COVID-19 Nosocomial Review Group minutes: 31 July 2020

Minutes from the meeting of the Nosocomial Review Group, held on 31 July 2020.

Items and actions

1. The group noted the report from PHS on HCW hospitalisation from COVID-19 and the national guidance and advice implemented since these data included in these analyses were done. The importance of the new IPC guidance, testing and IPC indicator work is noted in optimising HCW and patient safety going forward.

2. New UK IPC guidance for mobilisation of the NHS was reviewed. The updated guidance will supersede the current PHE guidance and tables adopted across the UK. IPC will be enabled via pathways for managing risk in remobilisation of the NHS. It was noted that standard infection control precautions (SICPs) will include physical distancing measures and during the COVID-19 pandemic masks will be a standard IPC measure also in healthcare.
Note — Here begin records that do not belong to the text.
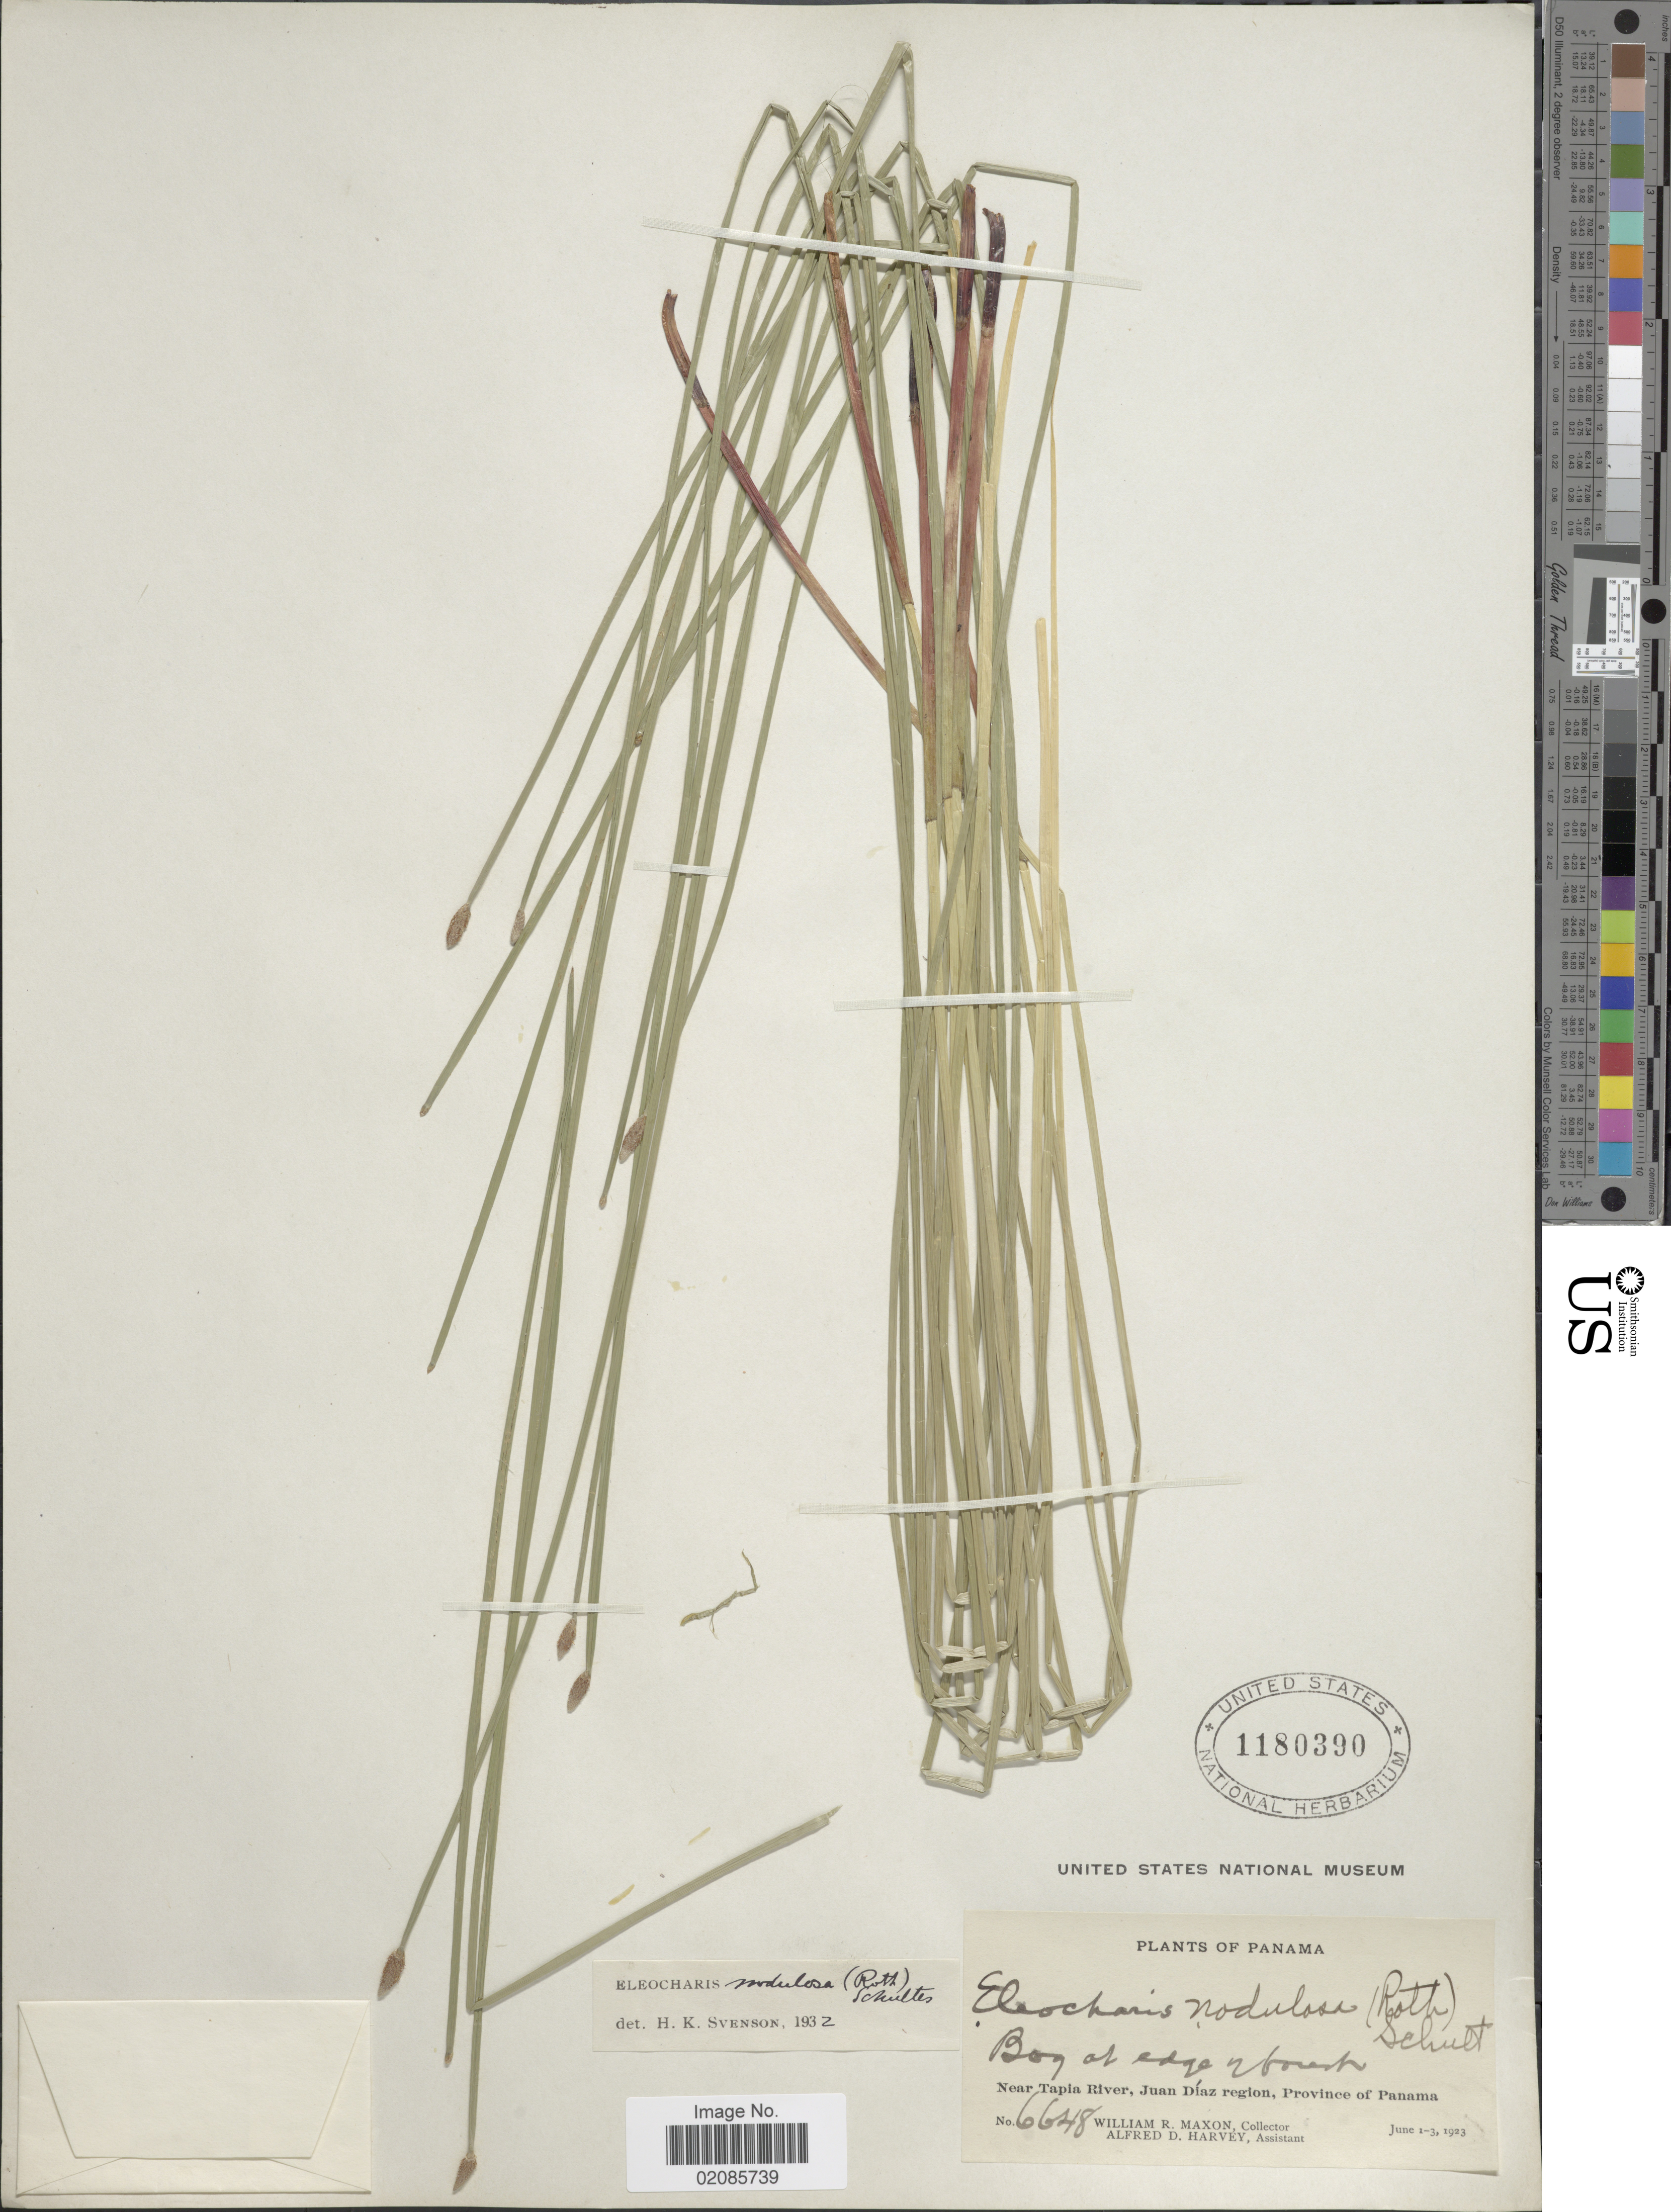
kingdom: Plantae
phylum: Tracheophyta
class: Liliopsida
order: Poales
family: Cyperaceae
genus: Eleocharis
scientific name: Eleocharis montana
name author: (Kunth) Roem. & Schult.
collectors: W. R. Maxon & A. D. Harvey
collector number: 6648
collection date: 1923-06-01/1923-06-03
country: Panama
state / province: Panamá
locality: Bog of edge of forest, Near Tapia River, Juan Diaz region.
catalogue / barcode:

NSS ARHAI will consider the implications for the wider IPC guidance in Scotland in the national Manual for IPC (NIPCM) longer term.

3. The need for testing patients who were emergency admissions was an important part of the new IPC guidance. The group advised that to adopt the UK IPC cell guidance all emergency admissions would require to be tested in order to manage cohorting in the UK IPC guidance pathways.

4. The CNRG noted the importance of ventilation as a control measure for COVID-19 given the emerging evidence to date from COVID-19 outbreaks in closed settings and the uncertainty of the role of aerosols in transmission. An overview of current 4 country UK ventilation work underway was given. The group noted there is literature review looking at impact of ventilation needs for COVID-19 on dentistry and wider healthcare which would be used to inform future guidance and further research studies have been commissioned to look at UV light decontamination and use of HEPA filters.

5. All-cause mortality within 28 days of first positive nosocomial case reporting is being developed. A number of limitations and biases in the data were acknowledged – patients who are categorised as probable or definite HAI have longer hospital stays and therefore an increased risk of death from causes other than HAI. The importance capturing risk factor data to enable risk adjusted rates was noted. These considerations would be taken account of in future reporting being developed.